** Opening Material shown block **

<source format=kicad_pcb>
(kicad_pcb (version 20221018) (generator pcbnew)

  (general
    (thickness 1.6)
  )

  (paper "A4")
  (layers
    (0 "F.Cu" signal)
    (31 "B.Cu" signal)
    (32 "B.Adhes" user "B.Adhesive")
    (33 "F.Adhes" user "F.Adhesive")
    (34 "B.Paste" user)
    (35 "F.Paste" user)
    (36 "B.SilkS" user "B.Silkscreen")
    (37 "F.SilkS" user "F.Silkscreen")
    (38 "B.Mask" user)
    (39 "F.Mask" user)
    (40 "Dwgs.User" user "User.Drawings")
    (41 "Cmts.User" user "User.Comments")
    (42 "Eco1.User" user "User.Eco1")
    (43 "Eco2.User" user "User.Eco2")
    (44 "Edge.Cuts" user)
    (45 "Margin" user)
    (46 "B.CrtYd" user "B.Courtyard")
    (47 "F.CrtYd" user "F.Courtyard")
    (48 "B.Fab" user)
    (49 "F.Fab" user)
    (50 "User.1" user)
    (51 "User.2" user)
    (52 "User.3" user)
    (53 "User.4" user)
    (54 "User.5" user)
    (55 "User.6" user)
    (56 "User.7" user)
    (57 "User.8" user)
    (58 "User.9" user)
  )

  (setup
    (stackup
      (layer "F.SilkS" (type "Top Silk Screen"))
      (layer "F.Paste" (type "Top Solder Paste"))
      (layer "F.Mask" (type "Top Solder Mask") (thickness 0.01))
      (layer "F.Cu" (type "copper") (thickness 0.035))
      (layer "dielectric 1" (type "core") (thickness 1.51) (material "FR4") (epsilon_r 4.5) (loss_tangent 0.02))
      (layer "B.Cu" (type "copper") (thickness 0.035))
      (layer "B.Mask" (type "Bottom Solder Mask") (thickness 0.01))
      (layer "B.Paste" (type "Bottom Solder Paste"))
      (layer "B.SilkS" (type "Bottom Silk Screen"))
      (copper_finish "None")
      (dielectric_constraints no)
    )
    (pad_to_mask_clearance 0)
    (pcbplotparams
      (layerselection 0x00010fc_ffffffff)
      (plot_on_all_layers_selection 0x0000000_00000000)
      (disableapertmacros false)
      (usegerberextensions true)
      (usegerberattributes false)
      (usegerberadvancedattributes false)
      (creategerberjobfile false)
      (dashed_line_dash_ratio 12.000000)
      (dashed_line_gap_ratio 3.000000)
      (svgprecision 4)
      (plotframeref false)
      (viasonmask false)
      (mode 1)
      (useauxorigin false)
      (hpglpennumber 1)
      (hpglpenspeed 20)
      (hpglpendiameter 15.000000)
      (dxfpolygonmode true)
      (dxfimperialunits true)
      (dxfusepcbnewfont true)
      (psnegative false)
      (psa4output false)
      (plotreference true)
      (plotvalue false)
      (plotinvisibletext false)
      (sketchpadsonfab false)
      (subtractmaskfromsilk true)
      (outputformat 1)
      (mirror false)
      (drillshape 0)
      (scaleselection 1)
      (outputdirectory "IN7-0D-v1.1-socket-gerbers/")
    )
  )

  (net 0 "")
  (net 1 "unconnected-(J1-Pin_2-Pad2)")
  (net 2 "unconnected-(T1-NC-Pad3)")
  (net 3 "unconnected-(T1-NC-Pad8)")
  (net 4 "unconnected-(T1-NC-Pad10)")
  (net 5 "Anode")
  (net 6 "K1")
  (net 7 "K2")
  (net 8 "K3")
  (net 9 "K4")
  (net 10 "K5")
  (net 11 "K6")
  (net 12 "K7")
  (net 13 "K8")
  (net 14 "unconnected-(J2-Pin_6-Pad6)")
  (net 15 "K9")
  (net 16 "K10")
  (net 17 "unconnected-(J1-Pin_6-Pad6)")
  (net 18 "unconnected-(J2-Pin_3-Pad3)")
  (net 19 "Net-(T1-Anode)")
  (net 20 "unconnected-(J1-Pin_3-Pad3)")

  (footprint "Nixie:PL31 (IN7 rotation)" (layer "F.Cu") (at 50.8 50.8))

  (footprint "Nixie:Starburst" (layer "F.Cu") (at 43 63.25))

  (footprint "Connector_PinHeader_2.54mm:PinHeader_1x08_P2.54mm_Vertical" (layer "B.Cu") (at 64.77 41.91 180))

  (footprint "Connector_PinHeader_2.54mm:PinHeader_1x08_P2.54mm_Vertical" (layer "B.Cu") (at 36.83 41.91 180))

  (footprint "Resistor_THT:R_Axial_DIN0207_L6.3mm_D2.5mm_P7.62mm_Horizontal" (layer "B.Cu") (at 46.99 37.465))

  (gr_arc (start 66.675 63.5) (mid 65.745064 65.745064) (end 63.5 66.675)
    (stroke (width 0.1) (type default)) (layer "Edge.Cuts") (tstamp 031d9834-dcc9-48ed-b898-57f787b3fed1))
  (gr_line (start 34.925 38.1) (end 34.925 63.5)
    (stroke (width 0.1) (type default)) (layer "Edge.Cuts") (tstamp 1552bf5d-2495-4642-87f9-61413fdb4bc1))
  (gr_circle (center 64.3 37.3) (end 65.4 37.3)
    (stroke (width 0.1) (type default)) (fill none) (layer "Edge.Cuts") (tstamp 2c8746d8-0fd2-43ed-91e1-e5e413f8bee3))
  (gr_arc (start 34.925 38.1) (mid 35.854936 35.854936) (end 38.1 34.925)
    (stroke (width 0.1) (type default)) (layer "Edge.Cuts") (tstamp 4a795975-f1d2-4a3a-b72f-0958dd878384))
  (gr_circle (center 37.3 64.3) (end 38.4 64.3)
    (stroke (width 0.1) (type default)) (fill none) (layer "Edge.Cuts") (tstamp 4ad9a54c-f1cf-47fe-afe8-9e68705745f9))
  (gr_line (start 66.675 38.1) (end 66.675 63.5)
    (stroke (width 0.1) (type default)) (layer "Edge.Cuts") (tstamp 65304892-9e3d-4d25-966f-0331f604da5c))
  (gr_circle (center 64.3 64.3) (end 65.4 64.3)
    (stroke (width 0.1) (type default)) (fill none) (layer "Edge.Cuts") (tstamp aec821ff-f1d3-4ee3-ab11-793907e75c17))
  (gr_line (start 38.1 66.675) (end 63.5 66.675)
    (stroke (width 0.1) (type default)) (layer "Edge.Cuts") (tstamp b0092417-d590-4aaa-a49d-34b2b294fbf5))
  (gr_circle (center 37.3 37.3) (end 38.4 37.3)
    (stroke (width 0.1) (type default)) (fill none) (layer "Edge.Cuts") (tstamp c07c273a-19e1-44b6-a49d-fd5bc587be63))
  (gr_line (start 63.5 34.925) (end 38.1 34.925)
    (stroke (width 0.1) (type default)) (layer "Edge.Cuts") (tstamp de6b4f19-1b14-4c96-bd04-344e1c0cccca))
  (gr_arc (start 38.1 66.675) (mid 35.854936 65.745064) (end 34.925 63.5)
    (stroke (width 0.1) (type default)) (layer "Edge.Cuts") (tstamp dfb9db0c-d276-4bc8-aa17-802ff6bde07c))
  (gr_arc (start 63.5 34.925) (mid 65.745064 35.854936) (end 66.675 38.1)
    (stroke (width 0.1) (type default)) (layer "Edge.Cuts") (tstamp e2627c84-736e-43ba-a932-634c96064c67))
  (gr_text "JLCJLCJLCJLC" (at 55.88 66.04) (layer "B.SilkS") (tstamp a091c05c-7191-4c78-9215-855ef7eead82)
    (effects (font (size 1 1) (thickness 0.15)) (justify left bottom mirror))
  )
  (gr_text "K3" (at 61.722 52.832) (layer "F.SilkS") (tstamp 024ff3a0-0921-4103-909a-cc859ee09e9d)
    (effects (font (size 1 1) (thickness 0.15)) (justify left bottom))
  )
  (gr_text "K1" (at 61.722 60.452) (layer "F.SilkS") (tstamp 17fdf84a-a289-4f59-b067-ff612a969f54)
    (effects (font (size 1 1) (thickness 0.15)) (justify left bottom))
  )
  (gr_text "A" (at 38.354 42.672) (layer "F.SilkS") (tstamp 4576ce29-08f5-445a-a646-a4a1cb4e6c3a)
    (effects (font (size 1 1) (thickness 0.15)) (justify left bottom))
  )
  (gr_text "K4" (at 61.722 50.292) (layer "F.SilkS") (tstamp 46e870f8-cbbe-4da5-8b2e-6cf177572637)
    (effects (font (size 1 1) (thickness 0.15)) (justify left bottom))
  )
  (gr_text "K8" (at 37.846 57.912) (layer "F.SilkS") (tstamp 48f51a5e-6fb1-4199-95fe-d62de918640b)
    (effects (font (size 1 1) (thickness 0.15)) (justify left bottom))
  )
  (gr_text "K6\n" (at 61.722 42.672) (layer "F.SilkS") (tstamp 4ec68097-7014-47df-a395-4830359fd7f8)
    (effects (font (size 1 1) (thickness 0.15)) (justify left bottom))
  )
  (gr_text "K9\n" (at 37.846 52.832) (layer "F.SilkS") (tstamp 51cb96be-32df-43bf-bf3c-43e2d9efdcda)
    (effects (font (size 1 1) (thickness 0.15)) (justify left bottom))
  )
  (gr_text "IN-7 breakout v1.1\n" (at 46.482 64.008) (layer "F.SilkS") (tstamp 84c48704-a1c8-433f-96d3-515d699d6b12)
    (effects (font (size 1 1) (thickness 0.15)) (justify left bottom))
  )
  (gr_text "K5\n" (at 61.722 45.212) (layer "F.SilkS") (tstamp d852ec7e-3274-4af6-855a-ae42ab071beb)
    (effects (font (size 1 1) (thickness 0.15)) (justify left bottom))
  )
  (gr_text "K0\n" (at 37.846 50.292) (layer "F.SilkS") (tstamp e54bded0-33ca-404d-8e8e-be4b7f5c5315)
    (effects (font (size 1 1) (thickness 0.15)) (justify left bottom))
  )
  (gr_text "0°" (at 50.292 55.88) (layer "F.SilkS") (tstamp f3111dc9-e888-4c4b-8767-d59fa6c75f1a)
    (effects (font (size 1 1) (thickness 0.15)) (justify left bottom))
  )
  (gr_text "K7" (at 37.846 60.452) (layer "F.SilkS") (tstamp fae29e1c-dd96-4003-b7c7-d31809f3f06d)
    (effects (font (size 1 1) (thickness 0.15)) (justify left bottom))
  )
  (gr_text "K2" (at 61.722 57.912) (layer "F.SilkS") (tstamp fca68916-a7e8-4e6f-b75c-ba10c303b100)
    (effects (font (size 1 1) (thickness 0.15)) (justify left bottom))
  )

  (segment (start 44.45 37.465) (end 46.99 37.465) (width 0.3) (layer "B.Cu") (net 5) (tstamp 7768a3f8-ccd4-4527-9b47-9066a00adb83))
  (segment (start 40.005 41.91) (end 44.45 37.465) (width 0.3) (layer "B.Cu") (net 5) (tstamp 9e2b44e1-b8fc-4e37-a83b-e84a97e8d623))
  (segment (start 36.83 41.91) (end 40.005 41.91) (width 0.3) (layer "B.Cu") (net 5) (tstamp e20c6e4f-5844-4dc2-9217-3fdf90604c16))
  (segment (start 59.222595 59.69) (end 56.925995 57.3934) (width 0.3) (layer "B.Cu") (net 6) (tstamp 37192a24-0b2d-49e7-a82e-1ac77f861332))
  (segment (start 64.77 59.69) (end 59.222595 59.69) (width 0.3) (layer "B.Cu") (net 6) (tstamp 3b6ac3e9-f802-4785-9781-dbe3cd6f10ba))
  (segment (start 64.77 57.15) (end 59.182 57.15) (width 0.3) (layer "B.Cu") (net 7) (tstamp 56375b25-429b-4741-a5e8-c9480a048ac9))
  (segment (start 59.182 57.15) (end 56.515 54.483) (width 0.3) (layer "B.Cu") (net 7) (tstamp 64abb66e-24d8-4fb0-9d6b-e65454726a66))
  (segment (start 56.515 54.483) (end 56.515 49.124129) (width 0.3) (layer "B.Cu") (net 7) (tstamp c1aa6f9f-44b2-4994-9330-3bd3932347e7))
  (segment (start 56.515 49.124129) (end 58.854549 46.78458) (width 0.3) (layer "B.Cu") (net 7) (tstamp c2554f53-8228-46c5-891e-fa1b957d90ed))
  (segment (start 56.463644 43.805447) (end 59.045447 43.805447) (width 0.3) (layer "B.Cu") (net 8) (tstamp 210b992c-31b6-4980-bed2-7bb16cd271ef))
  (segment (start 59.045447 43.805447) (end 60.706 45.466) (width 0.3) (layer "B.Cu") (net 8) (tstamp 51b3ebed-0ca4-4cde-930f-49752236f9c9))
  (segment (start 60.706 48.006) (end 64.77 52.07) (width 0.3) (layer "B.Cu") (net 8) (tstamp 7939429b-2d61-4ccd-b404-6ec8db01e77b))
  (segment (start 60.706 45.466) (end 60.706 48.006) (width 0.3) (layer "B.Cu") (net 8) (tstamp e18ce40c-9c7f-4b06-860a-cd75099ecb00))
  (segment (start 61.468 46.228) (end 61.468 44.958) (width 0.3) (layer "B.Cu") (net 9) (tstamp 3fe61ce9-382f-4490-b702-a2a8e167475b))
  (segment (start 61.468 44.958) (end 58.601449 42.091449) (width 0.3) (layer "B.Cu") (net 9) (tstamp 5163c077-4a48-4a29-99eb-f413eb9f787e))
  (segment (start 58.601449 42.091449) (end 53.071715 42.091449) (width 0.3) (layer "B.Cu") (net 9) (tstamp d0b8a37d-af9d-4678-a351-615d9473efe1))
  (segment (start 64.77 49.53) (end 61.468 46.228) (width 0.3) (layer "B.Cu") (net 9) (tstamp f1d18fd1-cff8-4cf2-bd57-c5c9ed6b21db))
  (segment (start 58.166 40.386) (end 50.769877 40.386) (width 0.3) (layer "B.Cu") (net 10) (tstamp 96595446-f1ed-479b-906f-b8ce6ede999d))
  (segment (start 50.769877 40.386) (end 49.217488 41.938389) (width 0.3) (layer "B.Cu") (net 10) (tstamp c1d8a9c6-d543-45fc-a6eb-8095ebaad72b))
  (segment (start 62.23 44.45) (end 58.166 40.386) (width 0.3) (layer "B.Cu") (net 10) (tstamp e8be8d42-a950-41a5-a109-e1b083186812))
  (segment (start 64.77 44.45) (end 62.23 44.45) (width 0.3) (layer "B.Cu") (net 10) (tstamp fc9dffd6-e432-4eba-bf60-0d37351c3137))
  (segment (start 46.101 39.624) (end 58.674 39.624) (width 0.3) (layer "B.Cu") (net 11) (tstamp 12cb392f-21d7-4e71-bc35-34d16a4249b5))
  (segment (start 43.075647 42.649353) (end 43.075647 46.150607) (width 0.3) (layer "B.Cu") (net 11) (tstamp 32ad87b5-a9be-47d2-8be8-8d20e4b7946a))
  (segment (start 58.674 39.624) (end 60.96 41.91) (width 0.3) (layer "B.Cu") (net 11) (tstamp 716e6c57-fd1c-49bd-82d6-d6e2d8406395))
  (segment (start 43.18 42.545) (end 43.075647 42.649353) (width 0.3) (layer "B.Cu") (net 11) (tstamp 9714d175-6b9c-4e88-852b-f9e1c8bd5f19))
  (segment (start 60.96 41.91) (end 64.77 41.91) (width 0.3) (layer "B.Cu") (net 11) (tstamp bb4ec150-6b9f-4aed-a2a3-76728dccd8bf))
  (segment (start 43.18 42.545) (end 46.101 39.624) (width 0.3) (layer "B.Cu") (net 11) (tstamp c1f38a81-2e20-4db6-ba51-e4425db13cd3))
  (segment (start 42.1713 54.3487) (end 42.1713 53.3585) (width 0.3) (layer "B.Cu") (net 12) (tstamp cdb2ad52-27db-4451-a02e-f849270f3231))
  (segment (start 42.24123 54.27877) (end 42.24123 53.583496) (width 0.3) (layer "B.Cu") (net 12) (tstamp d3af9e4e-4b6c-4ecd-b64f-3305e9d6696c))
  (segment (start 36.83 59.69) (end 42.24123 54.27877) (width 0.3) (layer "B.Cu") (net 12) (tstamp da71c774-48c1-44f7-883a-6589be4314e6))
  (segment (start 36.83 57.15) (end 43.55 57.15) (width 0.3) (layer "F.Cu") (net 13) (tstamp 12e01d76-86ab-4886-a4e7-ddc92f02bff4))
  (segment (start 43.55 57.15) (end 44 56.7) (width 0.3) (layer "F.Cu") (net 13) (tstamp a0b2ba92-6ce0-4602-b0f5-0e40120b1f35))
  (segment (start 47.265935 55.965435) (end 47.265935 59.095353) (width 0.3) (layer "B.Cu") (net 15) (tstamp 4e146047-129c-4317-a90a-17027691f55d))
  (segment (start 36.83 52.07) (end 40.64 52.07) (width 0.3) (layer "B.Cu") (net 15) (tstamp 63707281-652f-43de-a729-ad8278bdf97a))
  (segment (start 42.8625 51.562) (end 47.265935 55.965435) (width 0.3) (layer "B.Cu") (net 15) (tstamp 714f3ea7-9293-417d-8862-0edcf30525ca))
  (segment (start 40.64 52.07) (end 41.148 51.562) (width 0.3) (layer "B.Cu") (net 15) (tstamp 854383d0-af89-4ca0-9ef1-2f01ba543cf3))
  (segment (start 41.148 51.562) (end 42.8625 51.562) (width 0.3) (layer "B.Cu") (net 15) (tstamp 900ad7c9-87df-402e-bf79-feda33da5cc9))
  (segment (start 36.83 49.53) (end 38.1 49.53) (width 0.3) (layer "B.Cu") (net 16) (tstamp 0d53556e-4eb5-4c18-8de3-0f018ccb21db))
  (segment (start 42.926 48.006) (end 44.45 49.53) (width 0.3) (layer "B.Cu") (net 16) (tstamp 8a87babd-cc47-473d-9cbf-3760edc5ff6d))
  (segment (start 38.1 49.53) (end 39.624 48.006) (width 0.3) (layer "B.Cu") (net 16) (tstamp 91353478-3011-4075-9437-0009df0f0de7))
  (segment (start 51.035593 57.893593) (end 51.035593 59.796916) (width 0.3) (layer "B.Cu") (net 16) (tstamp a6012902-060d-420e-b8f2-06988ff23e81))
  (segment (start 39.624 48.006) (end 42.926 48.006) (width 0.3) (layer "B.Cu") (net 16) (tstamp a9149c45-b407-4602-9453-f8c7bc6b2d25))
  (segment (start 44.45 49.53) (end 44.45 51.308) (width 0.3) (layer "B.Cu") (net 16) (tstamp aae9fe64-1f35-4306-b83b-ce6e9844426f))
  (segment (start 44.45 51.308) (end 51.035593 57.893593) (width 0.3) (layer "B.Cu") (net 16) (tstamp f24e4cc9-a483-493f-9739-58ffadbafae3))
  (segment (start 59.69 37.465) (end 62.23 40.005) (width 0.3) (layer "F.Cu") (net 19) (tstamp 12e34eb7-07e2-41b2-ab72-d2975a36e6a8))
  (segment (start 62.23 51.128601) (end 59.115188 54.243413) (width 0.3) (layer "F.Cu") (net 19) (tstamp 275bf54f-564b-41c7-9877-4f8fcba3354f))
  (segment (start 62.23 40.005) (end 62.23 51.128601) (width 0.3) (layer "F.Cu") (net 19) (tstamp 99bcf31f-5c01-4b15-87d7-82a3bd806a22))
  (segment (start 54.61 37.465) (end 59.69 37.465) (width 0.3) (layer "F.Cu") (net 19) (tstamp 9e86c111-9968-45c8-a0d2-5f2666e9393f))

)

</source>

** Closing Material shown block **
** Opening Material shown block **

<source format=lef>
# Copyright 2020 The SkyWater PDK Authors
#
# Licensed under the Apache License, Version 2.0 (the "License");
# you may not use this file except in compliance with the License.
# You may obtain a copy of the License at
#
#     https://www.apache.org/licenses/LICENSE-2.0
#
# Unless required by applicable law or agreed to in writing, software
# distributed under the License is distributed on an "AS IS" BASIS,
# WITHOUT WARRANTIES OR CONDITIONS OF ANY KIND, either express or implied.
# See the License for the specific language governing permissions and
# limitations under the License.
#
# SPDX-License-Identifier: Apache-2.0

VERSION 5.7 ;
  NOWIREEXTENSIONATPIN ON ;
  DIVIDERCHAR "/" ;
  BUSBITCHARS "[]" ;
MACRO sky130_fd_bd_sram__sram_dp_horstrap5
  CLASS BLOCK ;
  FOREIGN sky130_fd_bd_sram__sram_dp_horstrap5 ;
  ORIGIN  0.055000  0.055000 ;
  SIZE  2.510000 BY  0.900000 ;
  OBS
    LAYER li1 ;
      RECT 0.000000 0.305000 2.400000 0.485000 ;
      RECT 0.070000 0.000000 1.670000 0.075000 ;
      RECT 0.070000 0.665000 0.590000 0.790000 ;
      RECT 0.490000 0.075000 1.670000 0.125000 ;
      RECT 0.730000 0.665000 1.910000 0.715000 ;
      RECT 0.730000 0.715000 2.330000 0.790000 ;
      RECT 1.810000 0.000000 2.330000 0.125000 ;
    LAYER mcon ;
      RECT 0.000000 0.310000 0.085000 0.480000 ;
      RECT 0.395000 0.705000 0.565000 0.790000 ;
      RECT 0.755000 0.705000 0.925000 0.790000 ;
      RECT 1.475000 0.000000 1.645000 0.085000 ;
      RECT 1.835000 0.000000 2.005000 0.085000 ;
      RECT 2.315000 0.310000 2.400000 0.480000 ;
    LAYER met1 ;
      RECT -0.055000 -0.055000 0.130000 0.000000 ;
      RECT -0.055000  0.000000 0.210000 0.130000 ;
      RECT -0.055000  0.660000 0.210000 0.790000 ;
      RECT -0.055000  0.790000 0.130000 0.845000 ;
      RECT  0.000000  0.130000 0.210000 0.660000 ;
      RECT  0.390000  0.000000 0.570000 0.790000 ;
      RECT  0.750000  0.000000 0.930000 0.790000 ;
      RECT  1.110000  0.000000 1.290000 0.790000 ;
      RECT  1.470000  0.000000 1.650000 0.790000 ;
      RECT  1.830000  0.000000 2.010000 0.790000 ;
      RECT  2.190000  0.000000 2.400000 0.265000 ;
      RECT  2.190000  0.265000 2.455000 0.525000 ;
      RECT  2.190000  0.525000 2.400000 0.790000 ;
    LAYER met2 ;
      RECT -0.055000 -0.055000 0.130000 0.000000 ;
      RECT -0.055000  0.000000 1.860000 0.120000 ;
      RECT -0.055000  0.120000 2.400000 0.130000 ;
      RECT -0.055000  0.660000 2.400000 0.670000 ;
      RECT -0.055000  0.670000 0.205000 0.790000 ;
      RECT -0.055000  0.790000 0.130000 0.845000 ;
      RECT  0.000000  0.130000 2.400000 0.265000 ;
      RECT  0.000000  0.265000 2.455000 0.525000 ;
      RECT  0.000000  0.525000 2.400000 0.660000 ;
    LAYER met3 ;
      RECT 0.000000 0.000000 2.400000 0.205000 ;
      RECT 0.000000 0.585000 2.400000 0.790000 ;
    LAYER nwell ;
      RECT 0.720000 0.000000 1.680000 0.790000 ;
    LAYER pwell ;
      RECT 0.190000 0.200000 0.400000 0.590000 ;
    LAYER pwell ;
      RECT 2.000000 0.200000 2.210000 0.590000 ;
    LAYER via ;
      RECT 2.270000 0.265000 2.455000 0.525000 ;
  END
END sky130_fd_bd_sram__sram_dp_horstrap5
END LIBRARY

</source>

** Closing Material shown block **

• [Task directions]:
As the answer, set down only the lines from the data above between the one holding "RECT 0.000000 0.585000" and the one holding "RECT 2.000000 0.200000", inclusive, exactly as they read.

• [Exercise response]:
      RECT 0.000000 0.585000 2.400000 0.790000 ;
    LAYER nwell ;
      RECT 0.720000 0.000000 1.680000 0.790000 ;
    LAYER pwell ;
      RECT 0.190000 0.200000 0.400000 0.590000 ;
    LAYER pwell ;
      RECT 2.000000 0.200000 2.210000 0.590000 ;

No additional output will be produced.